-- START OF Extract --

Israel should be helping those forces trying to oust Syrian President Bashar
Assad, former Mossad head Meir Dagan said Wednesday, stopping short, however, of
spelling out exactly what form that assistance should take.
Dagan’s
comments are at odds with the government’s current policy, which is to condemn
the violence in Syria but refrain from clearly picking sides for fear of hurting
anyone Israel might be trying to help.
But speaking at President Shimon
Peres’s Facing Tomorrow Conference in Jerusalem, Dagan said that as the Jewish
state, Israel should be happy to see the downfall of those using brutal force
against their own people.
This is a theme Dagan – who after eight years
of silence as Mossad head has emerged as an ubiquitous expert commentator on
panels about the Middle East – developed at greater length earlier this week in
an appearance on BBC’s HARDtalk program.
In that interview, Dagan said
that as a Jew whose parents survived the Holocaust, “when someone is using the
might and force of a country to execute its own citizens, it is against my own
morality. Anyone who can raise a voice must do it, especially the State of
Israel.”
Dagan said Wednesday that Assad’s fall would weaken Iran’s
regional influence, and also weaken Hezbollah, allowing Lebanon “to get to a
different political situation.” What happens in Syria will impact the most on
Lebanon, where Damascus has the most influence, but also will have impact on
Jordan and elsewhere, he said.

-- END OF Extract --

[Stated problem A] Reproduce word for word the entries from the line containing "Detect all objects" up to and including the line containing "building: (281, 425)".
The entries have no connection to the article on Meir Dagan's remarks.

-- START OF Material shown --

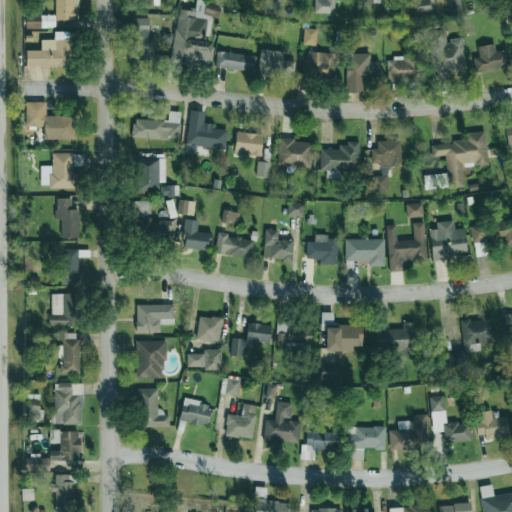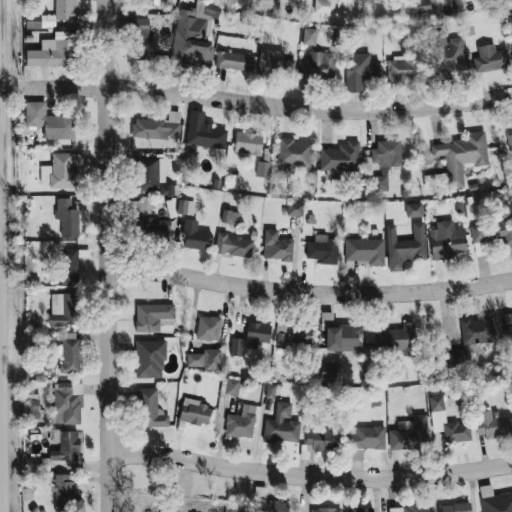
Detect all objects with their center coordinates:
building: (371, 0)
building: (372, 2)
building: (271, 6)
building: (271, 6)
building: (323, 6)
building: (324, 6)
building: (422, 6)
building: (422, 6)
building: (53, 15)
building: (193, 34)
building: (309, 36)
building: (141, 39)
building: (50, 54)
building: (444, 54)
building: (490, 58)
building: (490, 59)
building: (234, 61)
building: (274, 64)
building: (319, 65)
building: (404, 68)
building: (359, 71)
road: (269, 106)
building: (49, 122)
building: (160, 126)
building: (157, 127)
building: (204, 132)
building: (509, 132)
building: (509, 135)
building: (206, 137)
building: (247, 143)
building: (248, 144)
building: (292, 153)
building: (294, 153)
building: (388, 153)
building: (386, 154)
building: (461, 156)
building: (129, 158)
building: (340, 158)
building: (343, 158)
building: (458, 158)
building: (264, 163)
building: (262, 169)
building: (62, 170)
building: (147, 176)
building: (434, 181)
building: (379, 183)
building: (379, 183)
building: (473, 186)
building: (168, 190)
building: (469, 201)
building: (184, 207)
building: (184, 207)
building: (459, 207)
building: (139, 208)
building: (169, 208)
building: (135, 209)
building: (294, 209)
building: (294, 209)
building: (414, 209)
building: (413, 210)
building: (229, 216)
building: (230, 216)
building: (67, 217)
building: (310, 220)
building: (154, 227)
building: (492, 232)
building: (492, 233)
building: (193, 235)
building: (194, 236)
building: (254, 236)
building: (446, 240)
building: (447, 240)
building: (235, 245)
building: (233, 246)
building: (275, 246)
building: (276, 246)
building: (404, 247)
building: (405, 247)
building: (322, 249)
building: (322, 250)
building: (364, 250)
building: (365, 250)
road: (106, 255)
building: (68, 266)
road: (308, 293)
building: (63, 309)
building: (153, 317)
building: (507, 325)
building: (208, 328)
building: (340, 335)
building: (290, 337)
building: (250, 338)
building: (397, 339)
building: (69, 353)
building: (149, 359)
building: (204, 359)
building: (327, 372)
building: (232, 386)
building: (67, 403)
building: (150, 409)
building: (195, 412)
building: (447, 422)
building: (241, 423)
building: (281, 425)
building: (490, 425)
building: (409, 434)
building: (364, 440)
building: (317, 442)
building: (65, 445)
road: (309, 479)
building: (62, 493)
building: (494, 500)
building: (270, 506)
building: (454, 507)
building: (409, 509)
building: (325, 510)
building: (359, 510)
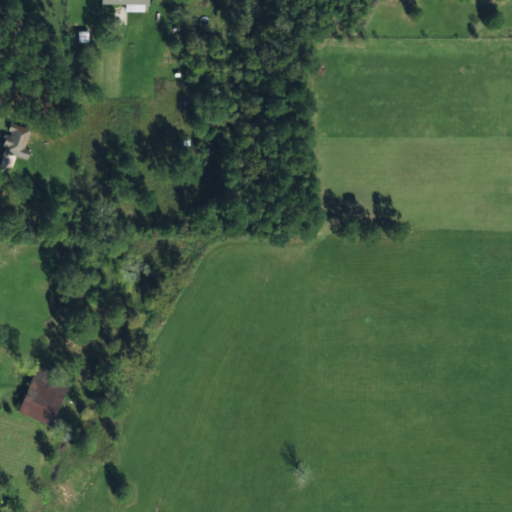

-- END OF Material shown --
-- START OF Material shown --

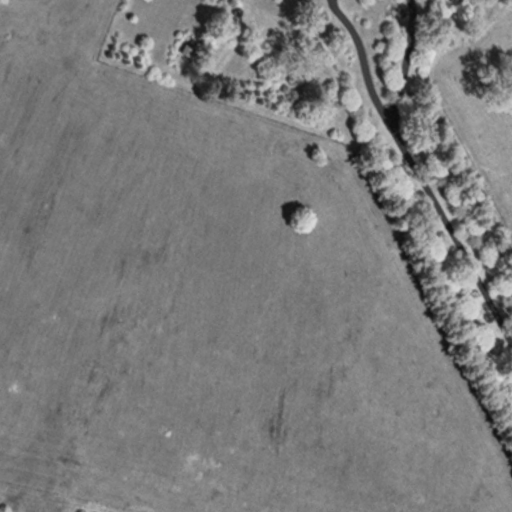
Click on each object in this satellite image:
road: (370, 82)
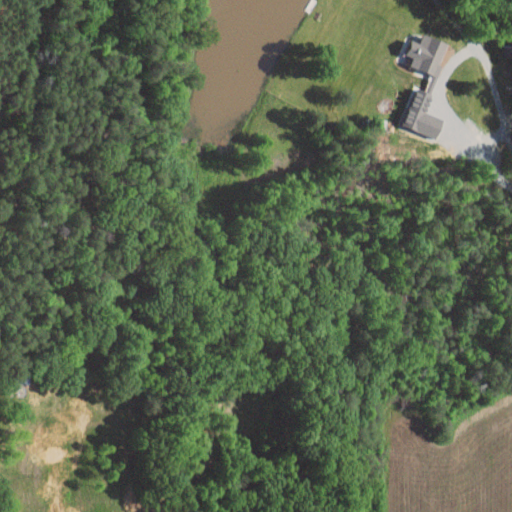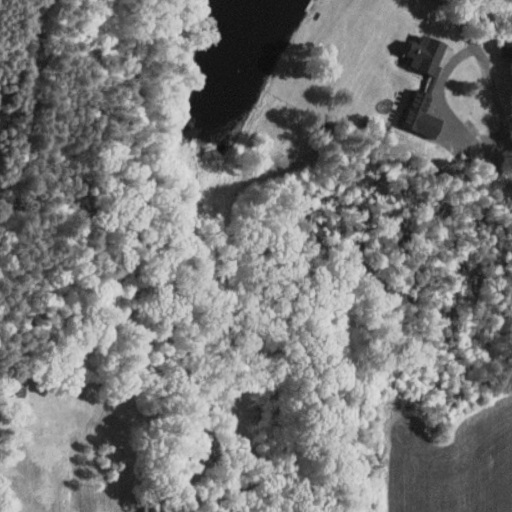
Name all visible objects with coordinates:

-- END OF Material shown --
-- START OF Material shown --

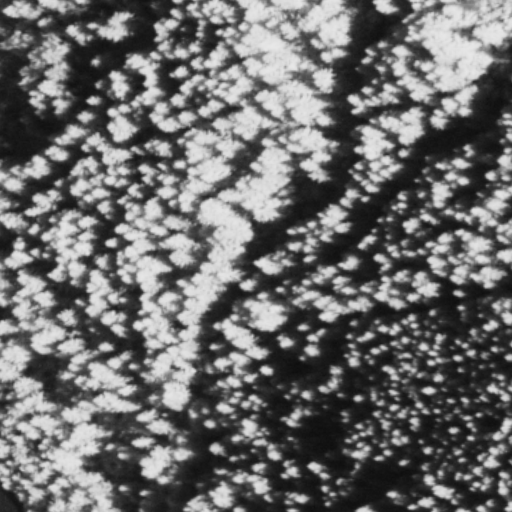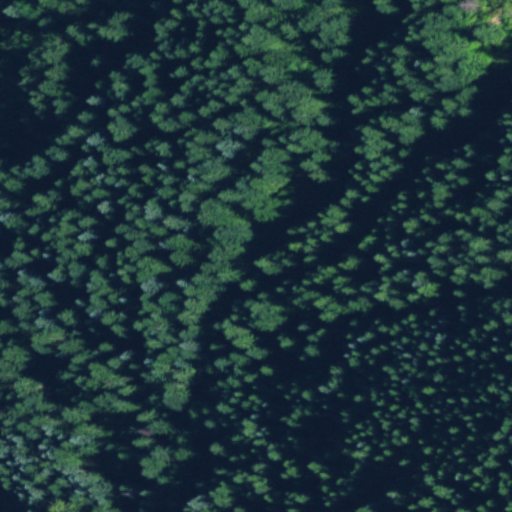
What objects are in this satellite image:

-- END OF Material shown --

[Stated problem B] In the article on Meir Dagan's remarks, what did he say Assad's fall would do to Iran and Hezbollah?

[Written reply A]
Detect all objects with their center coordinates:
building: (371, 0)
building: (372, 2)
building: (271, 6)
building: (271, 6)
building: (323, 6)
building: (324, 6)
building: (422, 6)
building: (422, 6)
building: (53, 15)
building: (193, 34)
building: (309, 36)
building: (141, 39)
building: (50, 54)
building: (444, 54)
building: (490, 58)
building: (490, 59)
building: (234, 61)
building: (274, 64)
building: (319, 65)
building: (404, 68)
building: (359, 71)
road: (269, 106)
building: (49, 122)
building: (160, 126)
building: (157, 127)
building: (204, 132)
building: (509, 132)
building: (509, 135)
building: (206, 137)
building: (247, 143)
building: (248, 144)
building: (292, 153)
building: (294, 153)
building: (388, 153)
building: (386, 154)
building: (461, 156)
building: (129, 158)
building: (340, 158)
building: (343, 158)
building: (458, 158)
building: (264, 163)
building: (262, 169)
building: (62, 170)
building: (147, 176)
building: (434, 181)
building: (379, 183)
building: (379, 183)
building: (473, 186)
building: (168, 190)
building: (469, 201)
building: (184, 207)
building: (184, 207)
building: (459, 207)
building: (139, 208)
building: (169, 208)
building: (135, 209)
building: (294, 209)
building: (294, 209)
building: (414, 209)
building: (413, 210)
building: (229, 216)
building: (230, 216)
building: (67, 217)
building: (310, 220)
building: (154, 227)
building: (492, 232)
building: (492, 233)
building: (193, 235)
building: (194, 236)
building: (254, 236)
building: (446, 240)
building: (447, 240)
building: (235, 245)
building: (233, 246)
building: (275, 246)
building: (276, 246)
building: (404, 247)
building: (405, 247)
building: (322, 249)
building: (322, 250)
building: (364, 250)
building: (365, 250)
road: (106, 255)
building: (68, 266)
road: (308, 293)
building: (63, 309)
building: (153, 317)
building: (507, 325)
building: (208, 328)
building: (340, 335)
building: (290, 337)
building: (250, 338)
building: (397, 339)
building: (69, 353)
building: (149, 359)
building: (204, 359)
building: (327, 372)
building: (232, 386)
building: (67, 403)
building: (150, 409)
building: (195, 412)
building: (447, 422)
building: (241, 423)
building: (281, 425)

[Written reply B] It would weaken both Iran's regional influence and Hezbollah.